However, on the check receipt from the builder, they marked that the $5K was for the first earnest money.
The agreement was for a built-to-suit home but the seller rejected almost all the changes requests. It took them 2 weeks to reply his changes request and that prolonged the process. Then, it took the seller another 2 weeks to send a cancellation form. At the end, the seller refused to refund the $5K earnest money and their reason is my friend was holding up the house for more than a month. Well, they haven’t even started the construction yet. He did not have a realtor to represent him and he lived out-of-state. He feels that the seller took advantage of his situation and intentionally failed to disclose all of his rights.

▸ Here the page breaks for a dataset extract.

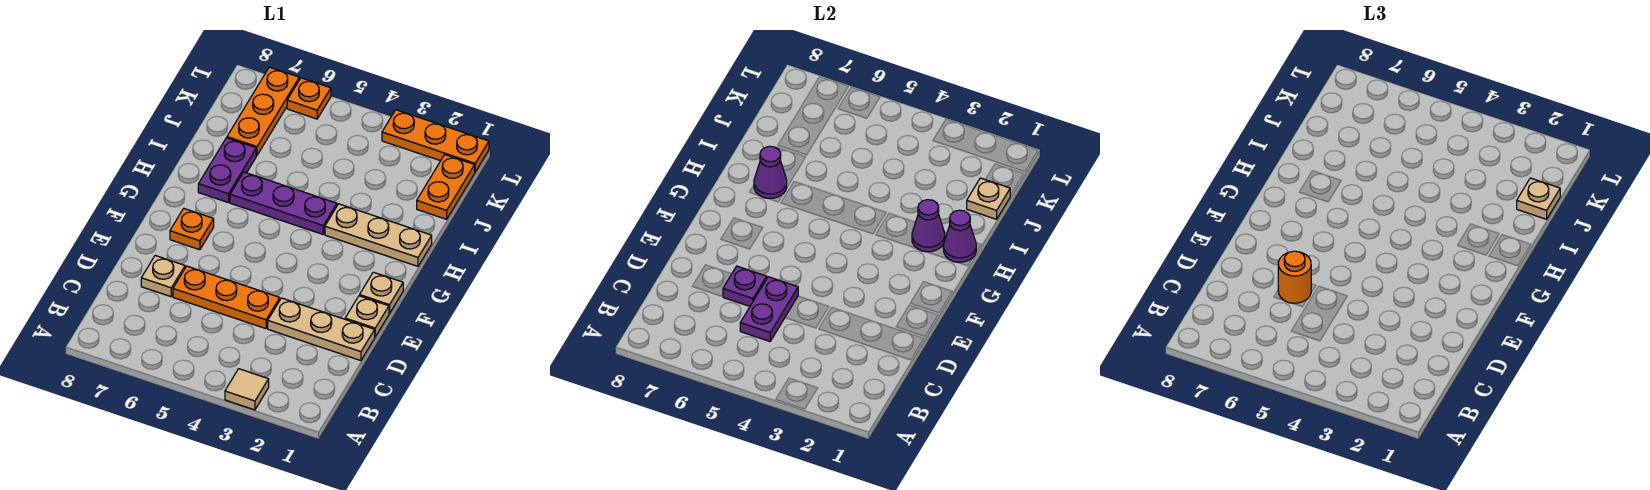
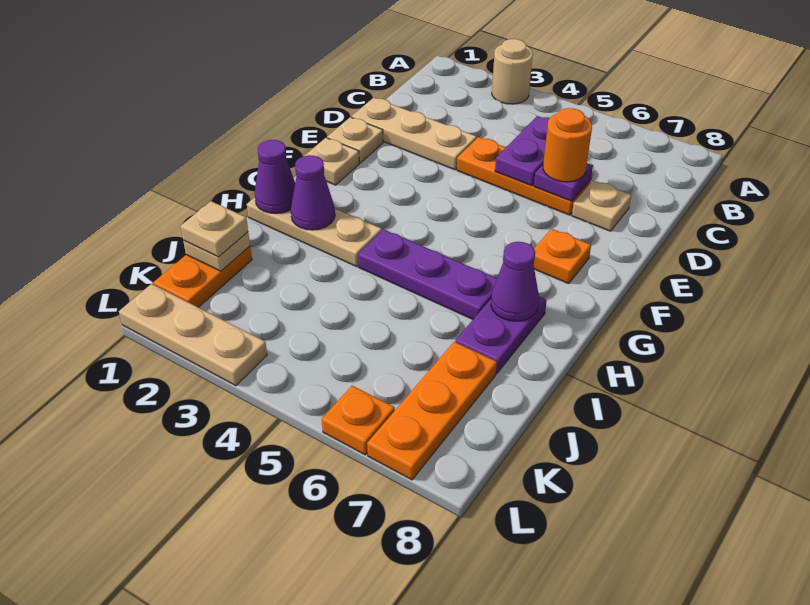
tan tile A3 level 1 -> tan round brick A3 level 1
orange plate L1:L3 level 1 -> tan plate L1:L3 level 1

Can he argue that the $5K should be considered as ‘first’ earnest money, not ‘second’ earnest money?
And has anyone heard of ‘3 day right to cancel a purchase’? Does it apply to this situation? The seller did not inform him his rights at all, regarding to the earnest money. Should he have known that he could cancel within 3 days, he would have pushed the seller to respond to his change requests and possibly requested a cancellation within 3 days and got his $5K refunded.
He signed the papers. Did he read them and fully understand them ?
Tell him to read the papers and if he doesn't understand them to go see an RE attorney.
After the fact is a little late as you should understand this BEFORE signing on the dotted line.
Texas does not have a "right to cancel" when it comes to real estate purchases. You only have that on a refinance.
It looks like the builder wrote the contract the way he did on purpose which is to show that the first earnest money is $0 and the second is $5k. However, if the amount is $0, I would argue that there was then no earnest given, and the $5k would be a first deposit.
However, I am not an attorney, and most people on here aren't, hence we cannot give legal advise, only opinions. Your friend needs more than an opinion.
He cancelled it 2 years ago and has been tracing that earnest money. He complaint to the Texas Residential Construction Commission but did not get anywhere. So, now he is trying to use the 'right to cancel' to argue.
The TRCC is about construction issues with the house itself, not about contract issues. But as I said above, you only have the right to cancel on a refinance, not a purchase.
The buyer is responsible for the consequences of reading or not reading his own paperwork.